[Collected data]
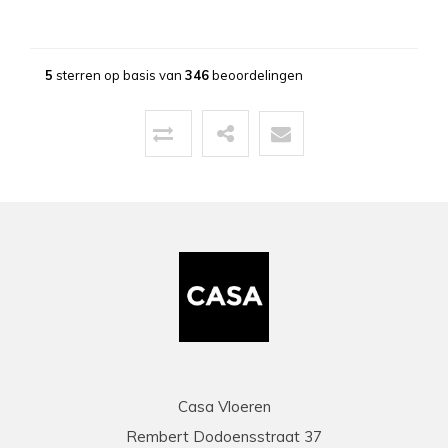
Bernd
13-03-2026
5
sterren op basis van
346
beoordelingen
Topservice!
Uitstekende service zowel voor, tijdens als na
de aankoop. Een pluim voor de zeer vriendelijke
zaakvoerder Coen die zowel telefonisch als via
mail duidelijke info gaf op al onze vragen. Zeer
snelle en correcte levering. Een speciale
vermelding voor de heel vriendelijke en
behulpzame chauffeur die onze laminaat en
benodigdheden leverde en ons hielp om deze
binnen te zetten. Daarna werd ook de tijd
genomen om alles te controleren en na te tellen.
Tenslotte een zeer scherpe prijs, kortom
topservice! Absolute aanrader!
Casa Vloeren
Rembert Dodoensstraat 37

### Directions
Copy the records exactly; no image should appear in the result.

### Task response
Bernd
13-03-2026
5
sterren op basis van
346
beoordelingen
Topservice!
Uitstekende service zowel voor, tijdens als na
de aankoop. Een pluim voor de zeer vriendelijke
zaakvoerder Coen die zowel telefonisch als via
mail duidelijke info gaf op al onze vragen. Zeer
snelle en correcte levering. Een speciale
vermelding voor de heel vriendelijke en
behulpzame chauffeur die onze laminaat en
benodigdheden leverde en ons hielp om deze
binnen te zetten. Daarna werd ook de tijd
genomen om alles te controleren en na te tellen.
Tenslotte een zeer scherpe prijs, kortom
topservice! Absolute aanrader!
Casa Vloeren
Rembert Dodoensstraat 37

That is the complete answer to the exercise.